Johnson had extended an invitation to Modi during a phone call last year when India was chosen alongside South Korea and Australia as guest countries of the multilateral summit. The invitation was made formal on Sunday.
Johnson also reiterated his plan to visit India ahead of the G7 summit, after a scheduled visit for Republic Day this month was called off due to the coronavirus crisis.
The Group of Seven or G7 – which is made up of the UK, Canada, France, Germany, Italy, Japan and the US – is dubbed as an open forum where the world's most influential and open societies are brought together for close-knit discussions, with the pandemic likely to dominate this year's talks.
“As the most prominent grouping of democratic countries, the G7 has long been the catalyst for decisive international action to tackle the greatest challenges we face. From cancelling developing world debt to our universal condemnation of Russia's annexation of Crimea, the world has looked to the G7 to apply our shared values and diplomatic might to create a more open and prosperous planet,” Johnson said.
“Coronavirus is doubtless the most destructive force we have seen for generations and the greatest test of the modern world order we have experienced. It is only right that we approach the challenge of building back better by uniting with a spirit of openness to create a better future,” he said.
The UK Foreign Office notes that as “pharmacy of the world”, India already supplies more than 50 per cent of the world's vaccines, and the UK and India have worked closely together throughout the pandemic.
“The UK was the first P5 member to support a permanent UNSC (United Nations Security Council) seat for India and the first G7 member to invite India to a G7 Summit in 2005. As current BRICS President and G20 President in 2023, India will play a key role driving in multilateral cooperation helping to build back better around the world,” reads the official UK government communique.
According to the Foreign Office, the invitation to India, Australia and South Korea is a testament to the UK's commitment to ensuring multilateral institutions better reflect today's world.
Johnson's ambition has been laid out as wanting to use the G7 to intensify cooperation between the world's democratic and technologically advanced nations. Between them the 10 leaders represent over 60 per cent of the people living in democracies around the world.
Dubbed as the first in-person G7 summit in almost two years, the agenda set out by the UK is to seize the opportunity to build back better from coronavirus, uniting to make the future fairer, greener and more prosperous.

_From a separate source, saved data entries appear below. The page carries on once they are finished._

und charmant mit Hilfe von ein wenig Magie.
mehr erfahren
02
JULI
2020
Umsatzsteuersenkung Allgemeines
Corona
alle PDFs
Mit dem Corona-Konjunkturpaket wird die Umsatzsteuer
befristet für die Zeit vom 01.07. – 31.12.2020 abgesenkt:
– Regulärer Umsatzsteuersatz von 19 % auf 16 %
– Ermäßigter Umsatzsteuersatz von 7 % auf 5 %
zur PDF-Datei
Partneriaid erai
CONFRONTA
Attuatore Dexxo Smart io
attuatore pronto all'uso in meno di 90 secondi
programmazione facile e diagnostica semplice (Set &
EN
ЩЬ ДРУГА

Ahead of the gathering of Prime Ministers and Presidents, the UK is also set to host a number of meetings throughout the year between government ministers from the G7, both virtually and in different locations across the UK.
These ministerial summits will cover economic, environmental, health, trade, technology, development and foreign policy issues.

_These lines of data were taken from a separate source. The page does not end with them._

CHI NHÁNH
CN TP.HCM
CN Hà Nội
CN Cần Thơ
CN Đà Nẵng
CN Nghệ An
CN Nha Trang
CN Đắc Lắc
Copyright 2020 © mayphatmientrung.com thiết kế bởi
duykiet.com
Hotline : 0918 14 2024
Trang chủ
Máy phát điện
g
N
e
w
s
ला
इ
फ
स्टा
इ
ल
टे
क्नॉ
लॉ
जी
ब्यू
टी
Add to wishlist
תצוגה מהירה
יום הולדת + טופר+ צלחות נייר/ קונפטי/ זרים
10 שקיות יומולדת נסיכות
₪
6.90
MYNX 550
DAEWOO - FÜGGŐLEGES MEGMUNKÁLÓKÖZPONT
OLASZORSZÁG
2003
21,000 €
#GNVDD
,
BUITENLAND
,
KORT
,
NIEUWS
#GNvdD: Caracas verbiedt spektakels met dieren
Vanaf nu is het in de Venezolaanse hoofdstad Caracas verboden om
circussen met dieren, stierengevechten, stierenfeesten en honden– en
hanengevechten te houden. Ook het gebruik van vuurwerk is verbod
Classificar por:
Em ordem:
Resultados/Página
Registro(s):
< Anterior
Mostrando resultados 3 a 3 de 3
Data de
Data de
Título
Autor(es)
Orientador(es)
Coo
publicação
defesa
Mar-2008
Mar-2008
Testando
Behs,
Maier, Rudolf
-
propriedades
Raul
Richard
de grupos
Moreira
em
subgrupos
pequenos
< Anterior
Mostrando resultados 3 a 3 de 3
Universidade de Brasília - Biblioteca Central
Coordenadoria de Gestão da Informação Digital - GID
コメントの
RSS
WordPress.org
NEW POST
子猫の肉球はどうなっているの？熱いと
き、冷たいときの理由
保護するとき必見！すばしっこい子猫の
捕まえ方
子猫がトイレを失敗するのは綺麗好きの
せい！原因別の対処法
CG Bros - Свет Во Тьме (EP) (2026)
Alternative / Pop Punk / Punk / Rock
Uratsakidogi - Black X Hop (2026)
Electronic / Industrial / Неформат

Cornwall as the location for the summit has been chosen to focus the eyes of the world on the "beautiful, historic and innovative" region. The leaders' meeting itself will be held in the coastal town of Carbis Bay, supported by neighbouring St. Ives and other towns across the region.
In addition to the G7 Summit this year, during February, the UK will assume the Presidency of the UN Security Council, and later this year the UK will host COP26 climate summit in Glasgow and a global education conference aimed at getting children in the developing world into school.